Outras ações visam à redução do custo de energia elétrica na Amazônia Legal. Os aportes a todas as ações sociais e ambientais por parte da Eletrobras devem durar até 2033. Após isso, serão custeados com o excedente de recursos econômicos da Usina de Itaipu.

Termelétricas 

A lei estipula a contratação, pela União, de usinas termelétricas a gás natural para abastecimento de estados nas Regiões Norte, Nordeste e Centro-Oeste. O mesmo ocorrerá em áreas do Sudeste hoje atendidas pela Sudene (Superintendência de Desenvolvimento do Nordeste) e nos estados produtores de gás natural.

Serão um total de 6 mil megawatts (Mw) de energia provida pelas termelétricas ao longo de 15 anos, divididos assim:

. 1 mil Mw no Nordeste, em regiões metropolitanas de estados que não tenham na sua capital ponto de suprimento de gás natural;

. 2 mil Mw no Norte, distribuídos nas capitais ou em regiões metropolitanas onde seja viável a utilização de reservas provadas de gás natural da Amazônia;

. 2 mil Mw no Centro-Oeste, nas capitais ou em regiões metropolitanas que não possuam ponto-suprimento de gás natural; e

. 1 mil Mw no Sudeste, sendo 50% para estados produtores de gás natural e 50% para estados não-produtores de gás natural na área da Sudene.

Novas estatais

A lei 14.182, de 2021, prevê a criação de uma nova empresa estatal para gerir a Eletronuclear (que controla as usinas de Angra) e a Itaipu Binacional, que não serão privatizadas. A estatal ainda manterá os direitos e obrigações do Programa de Incentivo às Fontes Alternativas de Energia Elétrica (Proinfra).

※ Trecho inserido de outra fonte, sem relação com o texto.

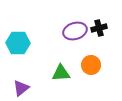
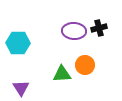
purple ellipse: moved 1 px left; rotated 20 degrees clockwise
orange circle: moved 6 px left
green triangle: moved 1 px right, 1 px down
purple triangle: rotated 24 degrees counterclockwise
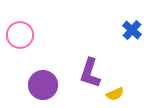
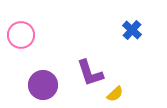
pink circle: moved 1 px right
purple L-shape: rotated 36 degrees counterclockwise
yellow semicircle: rotated 18 degrees counterclockwise
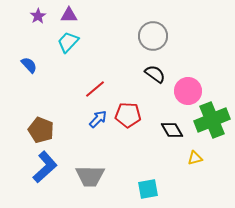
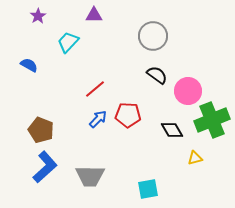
purple triangle: moved 25 px right
blue semicircle: rotated 18 degrees counterclockwise
black semicircle: moved 2 px right, 1 px down
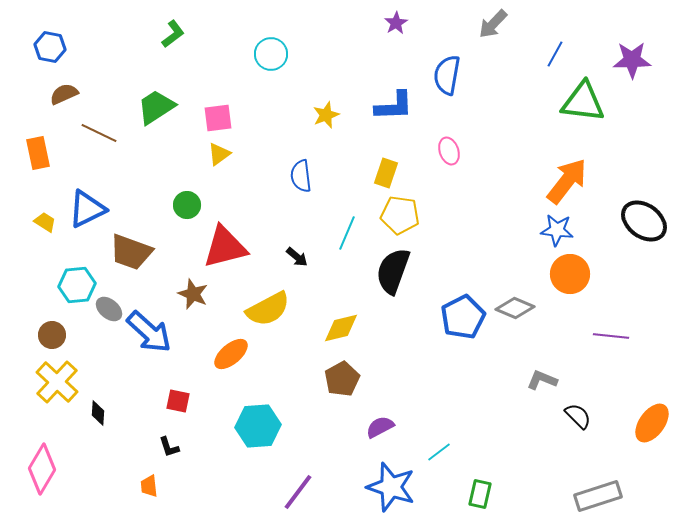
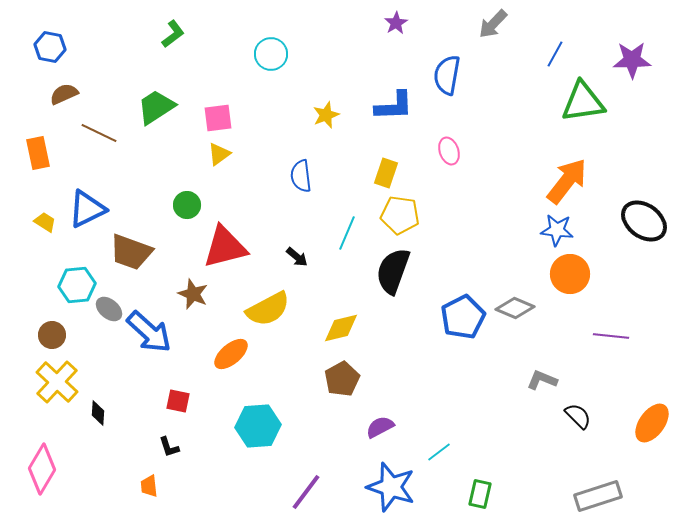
green triangle at (583, 102): rotated 15 degrees counterclockwise
purple line at (298, 492): moved 8 px right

A norma também determina que os próximos leilões de energia nova (empreendimentos ainda fora da rede) deverão destinar o mínimo de 50% da demanda declarada pelas distribuidoras à contratação de pequenas centrais hidrelétricas com potência de até 50 Mw. O percentual será aplicado até que o sistema alcance 2 mil Mw. Após isso, o índice cairá para 40% da demanda até 2026. As contratações serão por 20 anos e com preço máximo equivalente ao teto estabelecido no leilão para pequenas hidrelétricas.

Linhão de Tucuruí

O texto garante a extensão do Linhão de Tucuruí, que distribui energia para localidades ao norte do rio Amazonas, até Boa Vista. O novo sistema fará a conexão de Roraima com o Sistema Interligado Nacional (SIN). A obra, contratada por leilão em 2011, deveria ter sido concluída em 2015, mas ainda está em execução. O motivo é que, do total de 721 Km do traçado previsto para ser erguido, 125 Km passam dentro da reserva Waimiri-Atroari e há questionamentos ambientais. Diante do atraso na obra, a concessionária responsável pelo empreendimento acionou a Justiça, pedindo a rescisão do contrato.

*Com informações do STF, Presidência da República, Diário Oficial da União, Agência Câmara e Agência Senado.